When the first half-glow whitened the limestone slopes and the high snowcaps, the mountain world became a maze of illusion and shifting glamour.

Finally, Verrill's horse sniffed the air, and would have whinnied, had he not checked him in time. As he paused, he wondered whether Falana's presence, the night he had saved Kwangtan, would be sufficient precedent for her accompanying him into the field; or whether instead suspicion would be aroused.

He had reined in at the edge of a deep shadow. Before he could make up his mind, Falana said, "Turn around and see—I've got it."

As he twisted about, the horse shifted, moving out of the shadow and into light strong enough for him to see the ruby she had in her hand.

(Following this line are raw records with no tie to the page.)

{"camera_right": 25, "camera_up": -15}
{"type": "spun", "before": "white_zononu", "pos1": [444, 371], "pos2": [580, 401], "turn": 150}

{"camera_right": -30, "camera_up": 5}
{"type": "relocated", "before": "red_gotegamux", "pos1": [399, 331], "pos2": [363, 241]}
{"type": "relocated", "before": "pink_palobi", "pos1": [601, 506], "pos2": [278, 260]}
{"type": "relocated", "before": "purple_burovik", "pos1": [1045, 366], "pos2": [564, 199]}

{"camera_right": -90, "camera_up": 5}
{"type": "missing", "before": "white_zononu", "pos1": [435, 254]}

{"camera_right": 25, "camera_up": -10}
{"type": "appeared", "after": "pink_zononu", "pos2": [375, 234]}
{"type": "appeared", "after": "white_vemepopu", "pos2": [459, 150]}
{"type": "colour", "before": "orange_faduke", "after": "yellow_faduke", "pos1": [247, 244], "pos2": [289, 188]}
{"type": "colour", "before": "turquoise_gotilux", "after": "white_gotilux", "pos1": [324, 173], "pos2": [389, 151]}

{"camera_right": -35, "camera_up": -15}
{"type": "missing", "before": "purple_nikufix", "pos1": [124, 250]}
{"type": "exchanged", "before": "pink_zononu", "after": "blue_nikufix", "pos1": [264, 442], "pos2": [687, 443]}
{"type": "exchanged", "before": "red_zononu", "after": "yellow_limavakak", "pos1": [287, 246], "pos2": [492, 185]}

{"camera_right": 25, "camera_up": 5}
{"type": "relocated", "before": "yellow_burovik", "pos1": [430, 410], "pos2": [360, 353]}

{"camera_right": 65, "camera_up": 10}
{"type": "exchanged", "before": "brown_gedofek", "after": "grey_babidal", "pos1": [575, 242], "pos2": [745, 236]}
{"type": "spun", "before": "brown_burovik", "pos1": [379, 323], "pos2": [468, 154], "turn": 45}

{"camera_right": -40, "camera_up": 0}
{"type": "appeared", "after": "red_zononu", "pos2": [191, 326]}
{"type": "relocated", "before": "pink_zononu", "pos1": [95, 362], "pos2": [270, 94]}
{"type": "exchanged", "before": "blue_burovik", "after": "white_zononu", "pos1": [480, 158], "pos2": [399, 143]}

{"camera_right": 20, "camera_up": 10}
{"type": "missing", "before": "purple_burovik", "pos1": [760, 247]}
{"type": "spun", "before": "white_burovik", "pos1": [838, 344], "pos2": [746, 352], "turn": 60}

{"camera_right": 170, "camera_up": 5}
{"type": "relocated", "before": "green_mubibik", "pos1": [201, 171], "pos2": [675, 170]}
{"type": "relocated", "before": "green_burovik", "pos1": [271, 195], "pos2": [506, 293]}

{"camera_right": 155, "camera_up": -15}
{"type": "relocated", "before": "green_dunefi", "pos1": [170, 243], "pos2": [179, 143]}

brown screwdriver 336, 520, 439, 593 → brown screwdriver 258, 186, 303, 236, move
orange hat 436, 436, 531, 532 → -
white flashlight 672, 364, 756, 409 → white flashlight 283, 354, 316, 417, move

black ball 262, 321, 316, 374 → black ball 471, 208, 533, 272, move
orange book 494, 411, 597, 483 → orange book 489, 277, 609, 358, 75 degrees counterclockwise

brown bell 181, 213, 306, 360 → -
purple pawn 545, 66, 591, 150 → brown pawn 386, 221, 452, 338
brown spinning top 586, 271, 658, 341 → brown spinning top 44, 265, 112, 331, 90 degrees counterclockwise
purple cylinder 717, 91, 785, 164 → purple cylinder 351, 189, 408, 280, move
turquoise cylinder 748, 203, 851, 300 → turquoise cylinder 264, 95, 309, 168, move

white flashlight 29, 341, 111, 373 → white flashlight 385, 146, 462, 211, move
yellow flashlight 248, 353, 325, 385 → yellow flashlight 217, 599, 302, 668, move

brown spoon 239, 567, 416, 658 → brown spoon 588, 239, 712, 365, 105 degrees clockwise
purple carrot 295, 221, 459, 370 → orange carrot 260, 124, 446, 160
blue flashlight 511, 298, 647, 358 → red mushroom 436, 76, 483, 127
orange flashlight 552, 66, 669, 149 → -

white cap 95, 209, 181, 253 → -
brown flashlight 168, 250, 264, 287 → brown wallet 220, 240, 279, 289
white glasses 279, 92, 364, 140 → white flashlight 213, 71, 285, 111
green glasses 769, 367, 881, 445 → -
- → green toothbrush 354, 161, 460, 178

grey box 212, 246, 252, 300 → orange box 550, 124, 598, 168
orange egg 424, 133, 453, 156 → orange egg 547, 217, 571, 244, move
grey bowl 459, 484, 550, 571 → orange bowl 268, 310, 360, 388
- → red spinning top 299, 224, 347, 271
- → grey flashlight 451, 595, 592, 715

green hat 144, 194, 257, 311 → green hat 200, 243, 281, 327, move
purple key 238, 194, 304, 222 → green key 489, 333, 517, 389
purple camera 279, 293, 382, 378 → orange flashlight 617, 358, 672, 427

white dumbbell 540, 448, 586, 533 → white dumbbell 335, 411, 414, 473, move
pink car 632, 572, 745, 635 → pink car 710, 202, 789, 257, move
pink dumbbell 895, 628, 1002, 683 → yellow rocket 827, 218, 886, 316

It collected enough of the glow to pulse and flame as though in its own right. One good look he got, and then she had knotted it again into the end of her scarf and thrust it securely between her breasts.

"I'm going with you to the home of the gods," Falana said, "and if they, your people, don't like me, they can do what they want with me. But I'm going."

However she had made away with the gem, there would be the devil to pay when Kwangtan missed it. His exclamation of dismay made her add, "He won't make any trouble. He smothered under his sheepskin robe."